---- DATA FOR REVIEW

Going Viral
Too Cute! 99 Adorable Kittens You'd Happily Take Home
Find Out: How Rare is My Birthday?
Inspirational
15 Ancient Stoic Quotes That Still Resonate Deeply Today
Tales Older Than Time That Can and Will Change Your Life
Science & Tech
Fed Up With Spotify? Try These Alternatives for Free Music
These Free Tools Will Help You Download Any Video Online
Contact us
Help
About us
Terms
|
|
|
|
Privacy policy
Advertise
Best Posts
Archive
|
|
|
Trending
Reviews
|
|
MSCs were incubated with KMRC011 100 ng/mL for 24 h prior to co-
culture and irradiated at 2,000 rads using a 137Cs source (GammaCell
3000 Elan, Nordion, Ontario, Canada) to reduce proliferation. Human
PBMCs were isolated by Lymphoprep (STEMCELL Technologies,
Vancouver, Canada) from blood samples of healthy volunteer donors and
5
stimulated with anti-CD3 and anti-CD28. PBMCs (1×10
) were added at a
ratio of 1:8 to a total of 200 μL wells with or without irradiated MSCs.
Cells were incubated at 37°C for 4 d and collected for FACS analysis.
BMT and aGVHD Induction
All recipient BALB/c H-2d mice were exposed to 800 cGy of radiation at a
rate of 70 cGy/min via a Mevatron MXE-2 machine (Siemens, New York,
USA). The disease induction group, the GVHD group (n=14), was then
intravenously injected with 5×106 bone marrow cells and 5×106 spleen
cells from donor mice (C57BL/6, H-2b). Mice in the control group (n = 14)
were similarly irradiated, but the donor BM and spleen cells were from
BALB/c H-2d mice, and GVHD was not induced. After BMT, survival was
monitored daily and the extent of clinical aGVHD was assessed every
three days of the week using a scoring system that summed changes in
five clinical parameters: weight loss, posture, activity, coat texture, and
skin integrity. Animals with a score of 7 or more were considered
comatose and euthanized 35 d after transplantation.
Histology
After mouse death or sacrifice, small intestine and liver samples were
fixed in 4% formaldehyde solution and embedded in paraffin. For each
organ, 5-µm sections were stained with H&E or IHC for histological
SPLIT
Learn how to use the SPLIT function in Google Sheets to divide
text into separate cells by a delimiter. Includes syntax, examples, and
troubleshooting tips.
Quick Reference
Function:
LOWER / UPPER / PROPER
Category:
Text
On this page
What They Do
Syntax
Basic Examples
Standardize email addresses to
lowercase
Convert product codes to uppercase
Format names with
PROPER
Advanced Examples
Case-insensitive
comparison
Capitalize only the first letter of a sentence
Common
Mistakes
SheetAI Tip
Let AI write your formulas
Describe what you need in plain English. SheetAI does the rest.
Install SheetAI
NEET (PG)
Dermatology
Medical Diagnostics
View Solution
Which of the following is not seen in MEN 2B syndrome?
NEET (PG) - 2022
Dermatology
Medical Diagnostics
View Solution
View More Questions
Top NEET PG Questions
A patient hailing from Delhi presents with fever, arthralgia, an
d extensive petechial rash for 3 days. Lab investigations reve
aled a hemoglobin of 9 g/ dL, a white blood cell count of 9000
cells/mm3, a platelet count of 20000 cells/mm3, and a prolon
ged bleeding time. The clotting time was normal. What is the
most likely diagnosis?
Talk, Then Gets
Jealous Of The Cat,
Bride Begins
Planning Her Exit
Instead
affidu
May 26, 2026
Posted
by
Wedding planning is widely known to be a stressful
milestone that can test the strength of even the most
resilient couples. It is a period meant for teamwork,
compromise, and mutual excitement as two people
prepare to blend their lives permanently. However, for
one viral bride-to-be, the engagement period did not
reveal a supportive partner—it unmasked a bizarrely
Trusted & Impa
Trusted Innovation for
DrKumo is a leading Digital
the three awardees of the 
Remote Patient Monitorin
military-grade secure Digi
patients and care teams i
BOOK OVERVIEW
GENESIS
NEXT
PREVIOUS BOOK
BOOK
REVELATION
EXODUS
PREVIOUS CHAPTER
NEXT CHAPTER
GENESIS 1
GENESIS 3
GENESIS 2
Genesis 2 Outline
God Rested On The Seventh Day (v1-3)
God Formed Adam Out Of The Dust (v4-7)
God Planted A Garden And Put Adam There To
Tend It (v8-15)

--------

→ **WORK ORDER**:
Could you transcribe the records in full, exactly?

→ **RESPONSE TO THIS TASK**:
Going Viral
Too Cute! 99 Adorable Kittens You'd Happily Take Home
Find Out: How Rare is My Birthday?
Inspirational
15 Ancient Stoic Quotes That Still Resonate Deeply Today
Tales Older Than Time That Can and Will Change Your Life
Science & Tech
Fed Up With Spotify? Try These Alternatives for Free Music
These Free Tools Will Help You Download Any Video Online
Contact us
Help
About us
Terms
|
|
|
|
Privacy policy
Advertise
Best Posts
Archive
|
|
|
Trending
Reviews
|
|
MSCs were incubated with KMRC011 100 ng/mL for 24 h prior to co-
culture and irradiated at 2,000 rads using a 137Cs source (GammaCell
3000 Elan, Nordion, Ontario, Canada) to reduce proliferation. Human
PBMCs were isolated by Lymphoprep (STEMCELL Technologies,
Vancouver, Canada) from blood samples of healthy volunteer donors and
5
stimulated with anti-CD3 and anti-CD28. PBMCs (1×10
) were added at a
ratio of 1:8 to a total of 200 μL wells with or without irradiated MSCs.
Cells were incubated at 37°C for 4 d and collected for FACS analysis.
BMT and aGVHD Induction
All recipient BALB/c H-2d mice were exposed to 800 cGy of radiation at a
rate of 70 cGy/min via a Mevatron MXE-2 machine (Siemens, New York,
USA). The disease induction group, the GVHD group (n=14), was then
intravenously injected with 5×106 bone marrow cells and 5×106 spleen
cells from donor mice (C57BL/6, H-2b). Mice in the control group (n = 14)
were similarly irradiated, but the donor BM and spleen cells were from
BALB/c H-2d mice, and GVHD was not induced. After BMT, survival was
monitored daily and the extent of clinical aGVHD was assessed every
three days of the week using a scoring system that summed changes in
five clinical parameters: weight loss, posture, activity, coat texture, and
skin integrity. Animals with a score of 7 or more were considered
comatose and euthanized 35 d after transplantation.
Histology
After mouse death or sacrifice, small intestine and liver samples were
fixed in 4% formaldehyde solution and embedded in paraffin. For each
organ, 5-µm sections were stained with H&E or IHC for histological
SPLIT
Learn how to use the SPLIT function in Google Sheets to divide
text into separate cells by a delimiter. Includes syntax, examples, and
troubleshooting tips.
Quick Reference
Function:
LOWER / UPPER / PROPER
Category:
Text
On this page
What They Do
Syntax
Basic Examples
Standardize email addresses to
lowercase
Convert product codes to uppercase
Format names with
PROPER
Advanced Examples
Case-insensitive
comparison
Capitalize only the first letter of a sentence
Common
Mistakes
SheetAI Tip
Let AI write your formulas
Describe what you need in plain English. SheetAI does the rest.
Install SheetAI
NEET (PG)
Dermatology
Medical Diagnostics
View Solution
Which of the following is not seen in MEN 2B syndrome?
NEET (PG) - 2022
Dermatology
Medical Diagnostics
View Solution
View More Questions
Top NEET PG Questions
A patient hailing from Delhi presents with fever, arthralgia, an
d extensive petechial rash for 3 days. Lab investigations reve
aled a hemoglobin of 9 g/ dL, a white blood cell count of 9000
cells/mm3, a platelet count of 20000 cells/mm3, and a prolon
ged bleeding time. The clotting time was normal. What is the
most likely diagnosis?
Talk, Then Gets
Jealous Of The Cat,
Bride Begins
Planning Her Exit
Instead
affidu
May 26, 2026
Posted
by
Wedding planning is widely known to be a stressful
milestone that can test the strength of even the most
resilient couples. It is a period meant for teamwork,
compromise, and mutual excitement as two people
prepare to blend their lives permanently. However, for
one viral bride-to-be, the engagement period did not
reveal a supportive partner—it unmasked a bizarrely
Trusted & Impa
Trusted Innovation for
DrKumo is a leading Digital
the three awardees of the 
Remote Patient Monitorin
military-grade secure Digi
patients and care teams i
BOOK OVERVIEW
GENESIS
NEXT
PREVIOUS BOOK
BOOK
REVELATION
EXODUS
PREVIOUS CHAPTER
NEXT CHAPTER
GENESIS 1
GENESIS 3
GENESIS 2
Genesis 2 Outline
God Rested On The Seventh Day (v1-3)
God Formed Adam Out Of The Dust (v4-7)
God Planted A Garden And Put Adam There To
Tend It (v8-15)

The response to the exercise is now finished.